Adei Ad - On Monday, four months after veteran police commando Noam Raz fell in combat, a United Hatzalah Volunteer House was inaugurated in his memory in the community of Adei Ad in the Binyamin region. 

Raz, who served as a volunteer paramedic with the organization, as well as a fighter and paramedic in the elite Yamam counterterror unit, was killed last May during an IDF operation near Jenin. In his memory, the United Hatzalah team in the region was renamed to ‘Team Noam’ and a volunteer house was erected. On Monday evening it was inaugurated in a celebratory but somber ceremony. The new volunteer house will serve as a medical supply distribution point, a training center, and a second home, for emergency medical volunteers from the organization in the Gush Shiloh communities, where Raz’s hometown, Keidah, is located.

In attendance at the ceremony were Noam Raz’s family and friends as well as Binyamin Regional Council chairman Yisrael Gantz, the Chief Rabbi of Keidah Rabbi Amir Birenbaum, and the regional and chapter heads of United Hatzalah, as well as volunteers from the organization.

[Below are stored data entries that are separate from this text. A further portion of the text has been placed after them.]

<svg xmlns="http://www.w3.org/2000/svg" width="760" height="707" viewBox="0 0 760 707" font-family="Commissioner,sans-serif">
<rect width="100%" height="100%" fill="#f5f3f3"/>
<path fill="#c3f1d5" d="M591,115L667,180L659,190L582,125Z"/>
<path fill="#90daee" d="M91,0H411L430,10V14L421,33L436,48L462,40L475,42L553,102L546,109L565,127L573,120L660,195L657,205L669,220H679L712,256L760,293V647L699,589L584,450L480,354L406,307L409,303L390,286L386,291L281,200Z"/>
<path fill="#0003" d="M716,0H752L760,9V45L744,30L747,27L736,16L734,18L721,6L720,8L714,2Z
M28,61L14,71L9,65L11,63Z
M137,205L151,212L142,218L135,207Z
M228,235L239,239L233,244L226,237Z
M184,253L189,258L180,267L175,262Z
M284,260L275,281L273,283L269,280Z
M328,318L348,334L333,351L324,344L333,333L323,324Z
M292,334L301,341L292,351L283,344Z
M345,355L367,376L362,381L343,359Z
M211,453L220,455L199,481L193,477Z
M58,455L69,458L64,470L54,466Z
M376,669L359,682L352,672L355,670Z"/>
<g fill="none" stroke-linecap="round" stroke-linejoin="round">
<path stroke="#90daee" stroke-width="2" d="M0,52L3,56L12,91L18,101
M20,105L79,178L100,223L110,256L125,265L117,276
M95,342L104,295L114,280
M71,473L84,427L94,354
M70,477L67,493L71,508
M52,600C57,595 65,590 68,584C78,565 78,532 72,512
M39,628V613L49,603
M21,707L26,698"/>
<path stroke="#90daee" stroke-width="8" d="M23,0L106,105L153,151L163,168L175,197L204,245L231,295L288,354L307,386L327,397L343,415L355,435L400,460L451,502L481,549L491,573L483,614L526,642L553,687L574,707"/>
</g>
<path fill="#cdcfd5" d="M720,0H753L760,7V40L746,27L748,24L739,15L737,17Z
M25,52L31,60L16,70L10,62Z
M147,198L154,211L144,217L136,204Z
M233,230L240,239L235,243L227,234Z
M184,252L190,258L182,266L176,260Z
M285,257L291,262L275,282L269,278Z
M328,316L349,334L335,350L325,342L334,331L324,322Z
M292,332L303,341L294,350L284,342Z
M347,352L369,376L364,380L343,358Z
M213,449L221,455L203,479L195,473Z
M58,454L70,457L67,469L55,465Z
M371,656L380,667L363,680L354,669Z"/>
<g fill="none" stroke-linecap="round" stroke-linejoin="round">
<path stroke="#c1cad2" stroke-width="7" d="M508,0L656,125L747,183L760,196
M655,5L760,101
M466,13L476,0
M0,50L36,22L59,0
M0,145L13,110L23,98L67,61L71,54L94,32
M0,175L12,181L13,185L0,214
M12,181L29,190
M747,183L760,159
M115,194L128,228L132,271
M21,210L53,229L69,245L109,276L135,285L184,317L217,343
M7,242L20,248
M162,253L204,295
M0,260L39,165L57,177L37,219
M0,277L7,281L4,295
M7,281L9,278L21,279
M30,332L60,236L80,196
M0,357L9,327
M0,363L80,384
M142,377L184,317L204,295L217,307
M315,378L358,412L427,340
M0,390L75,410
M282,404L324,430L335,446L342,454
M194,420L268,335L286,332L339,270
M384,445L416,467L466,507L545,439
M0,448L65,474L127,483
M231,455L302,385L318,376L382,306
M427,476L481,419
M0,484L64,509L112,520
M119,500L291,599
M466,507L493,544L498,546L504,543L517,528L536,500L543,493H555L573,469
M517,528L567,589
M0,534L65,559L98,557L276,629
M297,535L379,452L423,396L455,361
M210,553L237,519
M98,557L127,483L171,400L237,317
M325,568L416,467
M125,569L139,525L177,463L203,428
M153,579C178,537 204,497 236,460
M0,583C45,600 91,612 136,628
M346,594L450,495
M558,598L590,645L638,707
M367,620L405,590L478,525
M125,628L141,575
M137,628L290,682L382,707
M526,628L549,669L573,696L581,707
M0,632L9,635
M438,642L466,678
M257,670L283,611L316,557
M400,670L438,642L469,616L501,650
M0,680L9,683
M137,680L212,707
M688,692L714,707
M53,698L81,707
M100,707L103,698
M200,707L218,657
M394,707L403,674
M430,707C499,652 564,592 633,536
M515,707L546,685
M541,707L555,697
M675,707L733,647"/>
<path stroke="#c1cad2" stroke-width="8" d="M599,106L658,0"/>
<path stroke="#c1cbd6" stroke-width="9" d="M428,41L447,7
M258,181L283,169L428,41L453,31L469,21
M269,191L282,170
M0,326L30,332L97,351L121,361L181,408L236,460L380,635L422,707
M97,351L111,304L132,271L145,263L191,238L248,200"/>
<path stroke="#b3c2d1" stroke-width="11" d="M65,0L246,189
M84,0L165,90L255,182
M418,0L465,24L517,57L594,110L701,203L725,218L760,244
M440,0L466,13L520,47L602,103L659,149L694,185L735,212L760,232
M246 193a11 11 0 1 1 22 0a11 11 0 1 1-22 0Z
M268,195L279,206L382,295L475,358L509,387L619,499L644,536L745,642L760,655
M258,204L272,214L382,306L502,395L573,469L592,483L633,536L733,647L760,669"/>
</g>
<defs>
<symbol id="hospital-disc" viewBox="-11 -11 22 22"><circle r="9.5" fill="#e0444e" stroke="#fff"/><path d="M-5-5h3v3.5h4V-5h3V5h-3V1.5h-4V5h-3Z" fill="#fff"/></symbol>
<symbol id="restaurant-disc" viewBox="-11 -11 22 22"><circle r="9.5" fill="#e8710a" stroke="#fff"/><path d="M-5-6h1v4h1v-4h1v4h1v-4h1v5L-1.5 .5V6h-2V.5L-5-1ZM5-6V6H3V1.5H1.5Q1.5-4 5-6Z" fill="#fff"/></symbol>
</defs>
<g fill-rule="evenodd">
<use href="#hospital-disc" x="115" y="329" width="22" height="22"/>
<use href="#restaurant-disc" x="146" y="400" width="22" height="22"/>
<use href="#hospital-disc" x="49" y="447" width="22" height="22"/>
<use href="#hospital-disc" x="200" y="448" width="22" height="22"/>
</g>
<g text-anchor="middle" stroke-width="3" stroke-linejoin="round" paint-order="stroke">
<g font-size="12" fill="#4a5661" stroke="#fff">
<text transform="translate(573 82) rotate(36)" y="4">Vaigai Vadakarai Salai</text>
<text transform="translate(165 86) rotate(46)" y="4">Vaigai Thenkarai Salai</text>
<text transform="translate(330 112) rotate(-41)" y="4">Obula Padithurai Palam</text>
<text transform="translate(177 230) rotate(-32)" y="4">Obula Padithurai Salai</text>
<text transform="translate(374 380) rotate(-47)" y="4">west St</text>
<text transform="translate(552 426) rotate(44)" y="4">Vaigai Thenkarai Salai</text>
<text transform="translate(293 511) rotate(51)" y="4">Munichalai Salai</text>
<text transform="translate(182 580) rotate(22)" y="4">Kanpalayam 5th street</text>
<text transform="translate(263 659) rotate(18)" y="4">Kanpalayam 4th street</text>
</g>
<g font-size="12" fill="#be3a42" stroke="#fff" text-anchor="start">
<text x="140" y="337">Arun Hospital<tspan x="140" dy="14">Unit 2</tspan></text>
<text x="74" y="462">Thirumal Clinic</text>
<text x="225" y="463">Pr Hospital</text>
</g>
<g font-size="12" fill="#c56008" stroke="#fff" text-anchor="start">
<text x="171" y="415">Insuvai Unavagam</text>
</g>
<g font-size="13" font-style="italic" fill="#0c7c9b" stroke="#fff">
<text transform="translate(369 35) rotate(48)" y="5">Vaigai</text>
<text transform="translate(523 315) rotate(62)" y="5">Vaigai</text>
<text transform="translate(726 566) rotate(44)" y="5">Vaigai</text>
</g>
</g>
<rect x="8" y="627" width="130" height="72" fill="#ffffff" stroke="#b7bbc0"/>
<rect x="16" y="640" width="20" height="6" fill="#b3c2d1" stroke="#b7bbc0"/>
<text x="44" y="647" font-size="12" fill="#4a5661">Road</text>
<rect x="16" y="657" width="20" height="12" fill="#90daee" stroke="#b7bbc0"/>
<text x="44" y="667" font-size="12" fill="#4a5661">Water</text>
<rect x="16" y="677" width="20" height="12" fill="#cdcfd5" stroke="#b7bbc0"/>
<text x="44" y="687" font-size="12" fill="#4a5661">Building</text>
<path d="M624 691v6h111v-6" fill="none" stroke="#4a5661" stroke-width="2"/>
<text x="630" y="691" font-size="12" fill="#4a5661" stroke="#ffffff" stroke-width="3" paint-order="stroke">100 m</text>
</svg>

Efrat Raz, Noam’s wife, unveiled the commemorative plaque and talked about his gentle demeanor, and called on the volunteers to honor his memory by saving lives in the same professional and kind manner that characterized her late husband: “Thank you for this beautiful and moving event, you are continuing Noam’s life path,” she said. “Noam was a paramedic for 19 years but from the moment he started the paramedic course until his death he never stopped studying and learning about the newest practices as well as reviewing older material, in order to be the most efficient he could at saving lives. Whenever he had a few minutes on the bus he would open up a medical book. His dedication to saving lives was limitless. Despite his long days with the Yamam, he always made sure to do a United Hatzalah shift early in the morning, before his day with the unit, or late at night.” 

Addressing the volunteers, Efrat Raz added: “There are three qualities that characterized my husband’s treatment of patients. First of all, thanks to his constant learning, Noam was extremely quick at diagnosing the medical issue at hand. In addition, once arriving at the scene of an emergency, he had a calming presence that caused the chaos that usually characterizes such events to subside. Finally, once he started treating the patient, he was especially gentle with the person who was in front of him while carrying out the necessary medical procedure decisively. These are the traits you should emulate.”

Yisrael Gantz shared from his own experience saving lives on the ground and praised United Hatzalah’s volunteers in the Gush Shiloh communities for their determination and professionalism in their life saving activities. Rabbi Birenbaum also praised the volunteers for their repeated acts of loving-kindness and wished them a year filled with lives saved and babies delivered.

At the end of the evening, Menachem Bakush, head of the Gush Shiloh volunteers who make up Team Noam, spoke about his relationship with Raz and recounted the last training class the paramedic gave to volunteers before falling in combat. “The Gush Shiloh volunteer team was posthumously renamed “Team Noam” in order to convey the team’s resolve to follow in the special path that Noam had and emulate his style of caring for others and doing everything possible to save lives,” Bakush explained.  “Noam had a way of always doing good and helping others and that is something we should emulate in all of our activities, as emergency first responders, and as people.”